Reproduce the full passage below on staging database changes in a DGTT, word for word.

Text excerpt
****
To further improve the speed of processing, the “Batch” processing feature of JDBC may be used to batch N number of inserts instead of doing them one at a time. The “Batch” processing feature may also be used for mass updates and deletes. If an error occurs while inserting data into the DGTT 440, error processing can take place solely on the DGTT 440, leaving the target table 450 untouched. If no errors are encountered, a commit statement can be used to save the rows of data in the DGTT 440. Work (e.g., calculations and sorting) can be performed on the DGTT 440 in isolation of the target table 450.

The data in the DGTT 440 may be used to perform any necessary SQL inserts, updates, and deletes on the target table 450. Since these operations take place on the target table 450, transaction logging does occur. However, since most of the work is performed on the server, there is minimal network traffic.

If an error occurs while modifying the target table 450 using data from the DGTT 440, the modifications can be re-tried after a predefined period of time. This re-trying can be performed periodically until a success results since the DGTT 440 retains its copy of the data. Any necessary post-processing (i.e., fire off application event/trigger) can also be performed. When all the desired changes to the target table 450 have been made, the changes can be committed. When the DGTT 440 is no longer of any use, it can be dropped from the database 430.

FIG. 5 illustrates a process of inserting data into a database table according to an exemplary embodiment of the present invention. Referring to FIG. 5, initially an EMPLOYEE table has five column headings and four rows of data 505. A first SQL statement is then executed 515 and employees “Bill Smith” and “Dan Williams” are inserted as two rows of data into the DGTT 520. Next a second SQL statement is executed 525 and the rows of data from the DGTT are inserted into the EMPLOYEE table 530.

FIG. 6 illustrates a process of updating data of a database table according to an exemplary embodiment of the present invention. Referring to FIG. 6, initially an EMPLOYEE table has five column headings and four rows of data 605. A DGTT is created as a blank copy of the employee table 610. A first SQL statement is then executed 615 and revised data for the title of two existing employees is inserted as two rows of data into the DGTT 620. Next a second SQL statement is executed 625 and the title of the two employees in the EMPLOYEE table is updates with the data from the DGTT 630.
****
Data listing

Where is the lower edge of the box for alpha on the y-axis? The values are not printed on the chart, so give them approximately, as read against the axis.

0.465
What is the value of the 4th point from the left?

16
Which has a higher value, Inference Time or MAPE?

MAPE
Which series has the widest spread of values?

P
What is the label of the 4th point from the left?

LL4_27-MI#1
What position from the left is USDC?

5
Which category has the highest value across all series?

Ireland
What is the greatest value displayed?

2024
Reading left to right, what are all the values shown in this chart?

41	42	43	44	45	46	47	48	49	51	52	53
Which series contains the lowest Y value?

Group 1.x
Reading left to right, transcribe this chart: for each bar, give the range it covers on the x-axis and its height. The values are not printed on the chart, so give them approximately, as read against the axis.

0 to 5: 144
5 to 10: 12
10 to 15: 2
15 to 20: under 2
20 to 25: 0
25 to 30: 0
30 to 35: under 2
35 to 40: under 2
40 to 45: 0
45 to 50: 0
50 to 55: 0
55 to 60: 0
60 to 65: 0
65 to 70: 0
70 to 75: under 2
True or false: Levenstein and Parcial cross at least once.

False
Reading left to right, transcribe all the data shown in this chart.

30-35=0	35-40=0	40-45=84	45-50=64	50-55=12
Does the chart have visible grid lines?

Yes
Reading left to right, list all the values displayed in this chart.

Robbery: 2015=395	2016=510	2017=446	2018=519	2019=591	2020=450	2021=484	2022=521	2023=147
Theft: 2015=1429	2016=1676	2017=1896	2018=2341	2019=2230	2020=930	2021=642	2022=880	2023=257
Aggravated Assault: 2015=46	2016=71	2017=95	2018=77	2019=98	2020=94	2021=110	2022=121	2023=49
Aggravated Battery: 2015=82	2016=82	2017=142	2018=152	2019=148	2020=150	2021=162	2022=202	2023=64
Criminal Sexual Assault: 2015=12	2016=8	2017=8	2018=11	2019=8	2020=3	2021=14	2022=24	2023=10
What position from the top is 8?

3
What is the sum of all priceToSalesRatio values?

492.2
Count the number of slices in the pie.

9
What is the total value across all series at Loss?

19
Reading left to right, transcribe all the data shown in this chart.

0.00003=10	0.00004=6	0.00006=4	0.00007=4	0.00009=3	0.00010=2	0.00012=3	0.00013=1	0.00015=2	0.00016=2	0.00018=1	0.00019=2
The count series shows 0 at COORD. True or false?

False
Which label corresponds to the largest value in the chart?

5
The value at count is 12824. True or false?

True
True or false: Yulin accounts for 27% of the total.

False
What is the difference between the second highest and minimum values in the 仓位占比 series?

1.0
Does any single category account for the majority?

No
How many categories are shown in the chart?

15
****
Solution below
To further improve the speed of processing, the “Batch” processing feature of JDBC may be used to batch N number of inserts instead of doing them one at a time. The “Batch” processing feature may also be used for mass updates and deletes. If an error occurs while inserting data into the DGTT 440, error processing can take place solely on the DGTT 440, leaving the target table 450 untouched. If no errors are encountered, a commit statement can be used to save the rows of data in the DGTT 440. Work (e.g., calculations and sorting) can be performed on the DGTT 440 in isolation of the target table 450.

The data in the DGTT 440 may be used to perform any necessary SQL inserts, updates, and deletes on the target table 450. Since these operations take place on the target table 450, transaction logging does occur. However, since most of the work is performed on the server, there is minimal network traffic.

If an error occurs while modifying the target table 450 using data from the DGTT 440, the modifications can be re-tried after a predefined period of time. This re-trying can be performed periodically until a success results since the DGTT 440 retains its copy of the data. Any necessary post-processing (i.e., fire off application event/trigger) can also be performed. When all the desired changes to the target table 450 have been made, the changes can be committed. When the DGTT 440 is no longer of any use, it can be dropped from the database 430.

FIG. 5 illustrates a process of inserting data into a database table according to an exemplary embodiment of the present invention. Referring to FIG. 5, initially an EMPLOYEE table has five column headings and four rows of data 505. A first SQL statement is then executed 515 and employees “Bill Smith” and “Dan Williams” are inserted as two rows of data into the DGTT 520. Next a second SQL statement is executed 525 and the rows of data from the DGTT are inserted into the EMPLOYEE table 530.

FIG. 6 illustrates a process of updating data of a database table according to an exemplary embodiment of the present invention. Referring to FIG. 6, initially an EMPLOYEE table has five column headings and four rows of data 605. A DGTT is created as a blank copy of the employee table 610. A first SQL statement is then executed 615 and revised data for the title of two existing employees is inserted as two rows of data into the DGTT 620. Next a second SQL statement is executed 625 and the title of the two employees in the EMPLOYEE table is updates with the data from the DGTT 630.